— DATA TO EXAMINE —
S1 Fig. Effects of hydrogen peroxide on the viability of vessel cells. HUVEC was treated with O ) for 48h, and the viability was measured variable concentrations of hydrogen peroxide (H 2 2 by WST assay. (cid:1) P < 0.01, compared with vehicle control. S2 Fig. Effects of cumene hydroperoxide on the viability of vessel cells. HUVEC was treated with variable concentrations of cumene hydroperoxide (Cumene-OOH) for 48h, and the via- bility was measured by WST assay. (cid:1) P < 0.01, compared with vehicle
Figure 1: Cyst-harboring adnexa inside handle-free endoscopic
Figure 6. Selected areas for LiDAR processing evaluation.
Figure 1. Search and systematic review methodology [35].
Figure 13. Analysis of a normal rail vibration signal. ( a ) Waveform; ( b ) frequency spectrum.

==

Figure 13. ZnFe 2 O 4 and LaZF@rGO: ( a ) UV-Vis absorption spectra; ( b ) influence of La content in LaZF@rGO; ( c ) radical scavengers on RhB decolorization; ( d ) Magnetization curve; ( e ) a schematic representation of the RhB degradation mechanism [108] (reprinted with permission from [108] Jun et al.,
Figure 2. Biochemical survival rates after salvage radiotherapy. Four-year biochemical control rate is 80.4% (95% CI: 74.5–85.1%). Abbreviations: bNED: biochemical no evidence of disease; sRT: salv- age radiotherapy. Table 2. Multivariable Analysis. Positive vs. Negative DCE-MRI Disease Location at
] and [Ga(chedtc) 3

— DIRECTIONS —
The lines you need are those containing "Figure"; find them in the records and copy them.

— RESPONSE BOX —
Figure 1: Cyst-harboring adnexa inside handle-free endoscopic
Figure 6. Selected areas for LiDAR processing evaluation.
Figure 1. Search and systematic review methodology [35].
Figure 13. Analysis of a normal rail vibration signal. ( a ) Waveform; ( b ) frequency spectrum.
Figure 13. ZnFe 2 O 4 and LaZF@rGO: ( a ) UV-Vis absorption spectra; ( b ) influence of La content in LaZF@rGO; ( c ) radical scavengers on RhB decolorization; ( d ) Magnetization curve; ( e ) a schematic representation of the RhB degradation mechanism [108] (reprinted with permission from [108] Jun et al.,
Figure 2. Biochemical survival rates after salvage radiotherapy. Four-year biochemical control rate is 80.4% (95% CI: 74.5–85.1%). Abbreviations: bNED: biochemical no evidence of disease; sRT: salv- age radiotherapy. Table 2. Multivariable Analysis. Positive vs. Negative DCE-MRI Disease Location at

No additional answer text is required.